As mentioned above, you can't always overload an arithmetic operator as a member function - it depends on the data type of the left operand. For example, let's say I wanted to be able to use the * operator to find the product of a Rational object and an integer.
If the integer is the right operand, I can overload the operator as a method, because the method call that will be generated by the compiler is valid:
Rational r1(3, 5); // Create r1 and set it = 3/5.
Rational r2;
r2 = r1 * 5; // Generates the method call r3 = r1.operator*(5);
// Sets r2 = 15/5, which is then reduced to 3/1.
The code for this method would just be a slight variation of the code to multiply two Rational objects:
Rational Rational::operator*(int rhs) const
{
Rational result; // Declare a temporary object to hold the result.
// Multiply the numerator of the left operand by the integer, storing the
// result in result.
result.numerator = numerator * rhs;
// Reduce the result to lowest terms:
// First, find the greatest common divisor for the numerator and
// denominator of the result.
int gcd = find_gcd(result.numerator, result.denominator);
// Then, divide the numerator and denominator by the greatest common divisor.
result.numerator /= gcd;
result.denominator /= gcd;
// Return the temporary result.
return result;
}
However, if the integer is to be the left operand, overloading the operator as a member function would produce an produces an illegal function call:
Rational r1(3, 5); // Create r1 and set it = 3/5
Rational r2;
r2 = 5 * r1; // Generates the function call r3 = 5.operator*(r1);
// NOT A VALID MEMBER FUNCTION CALL, since 5 is not an
// object of the Rational class.
Overloading the operator as a standalone function does produces a valid function call though:
Rational r1(3, 5); // Create r1 and set it = 3/5.
Rational r2;
r2 = 5 * r1; // Generates the function call r3 = operator*(5, r1);
Code for the overloaded operator as a standalone function might look like this (assuming that the function is made a friend of the Rational class:
Rational operator*(int lhs, const Rational& rhs)
{
Rational result; // Declare a temporary object to hold the result.

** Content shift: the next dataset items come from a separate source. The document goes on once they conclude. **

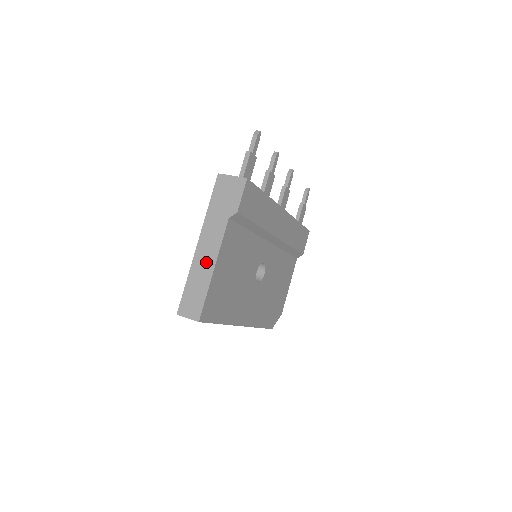
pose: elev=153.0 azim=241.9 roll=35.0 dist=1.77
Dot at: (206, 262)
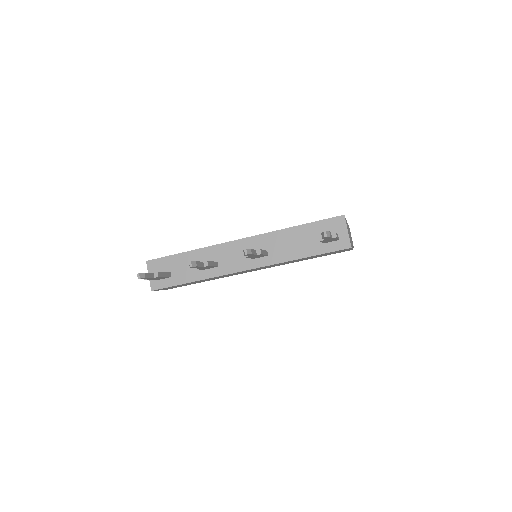
Dot at: occluded
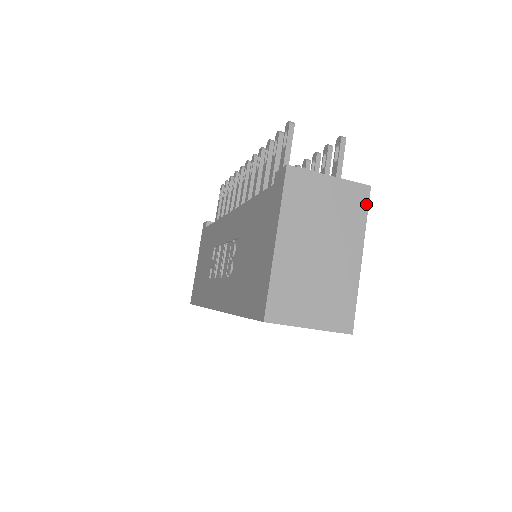
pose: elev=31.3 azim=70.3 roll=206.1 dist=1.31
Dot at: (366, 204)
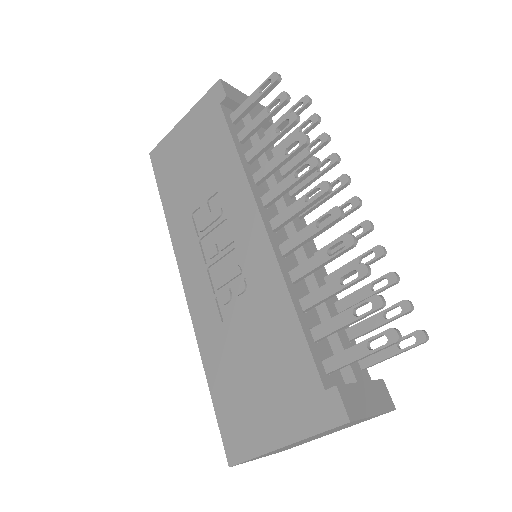
Dot at: occluded
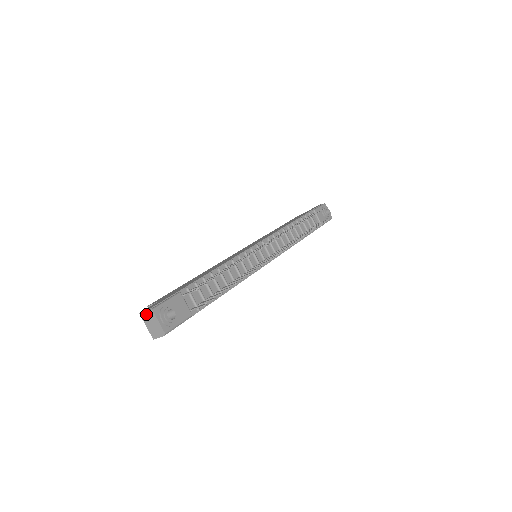
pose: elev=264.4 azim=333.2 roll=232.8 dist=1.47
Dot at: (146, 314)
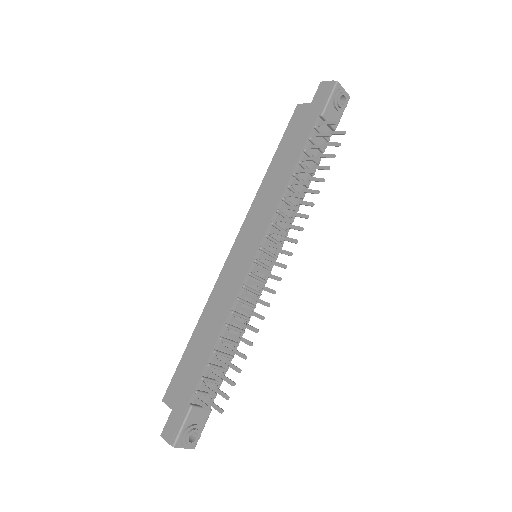
Dot at: (168, 441)
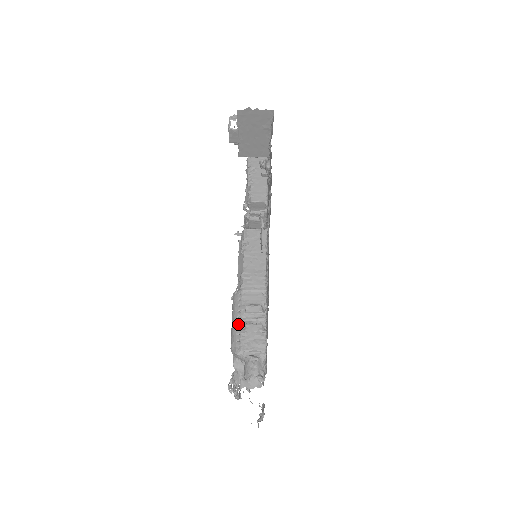
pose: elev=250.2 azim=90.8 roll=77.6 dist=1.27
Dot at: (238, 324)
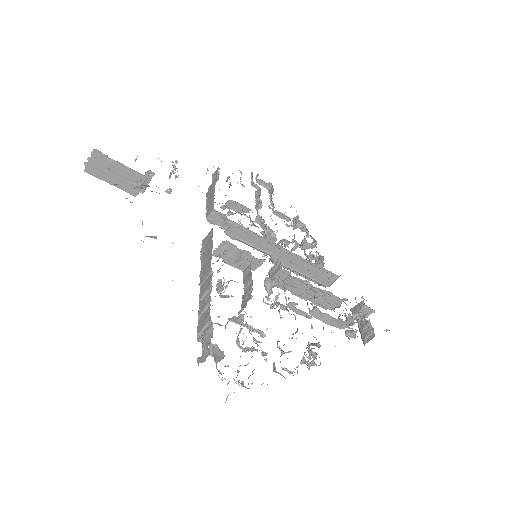
Dot at: occluded
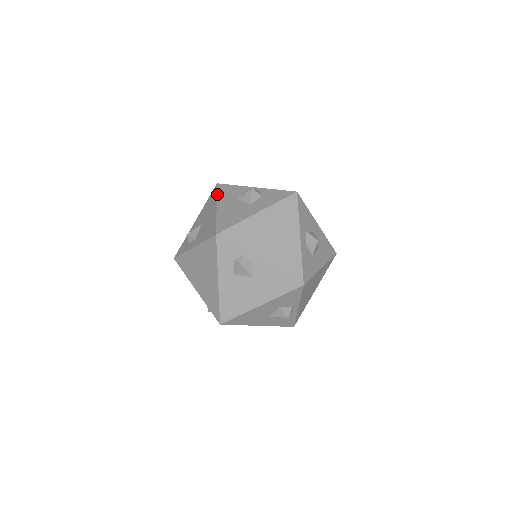
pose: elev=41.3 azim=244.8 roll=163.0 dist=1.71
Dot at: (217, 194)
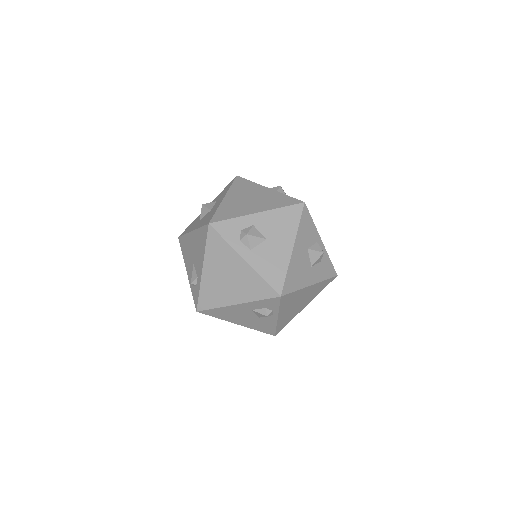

// Multiply the numerator of the right operand by the integer, storing the
// result in result.
result.numerator = lhs * rhs.numerator;
// Reduce the result to lowest terms:
// First, find the greatest common divisor for the numerator and
// denominator of the result.
int gcd = find_gcd(result.numerator, result.denominator);
// Then, divide the numerator and denominator by the greatest common divisor.
result.numerator /= gcd;
result.denominator /= gcd;
// Return the temporary result.
return result;
}
Remember: you can't make an overloaded operator function a method if its left operand is not an object or is an object of a different class.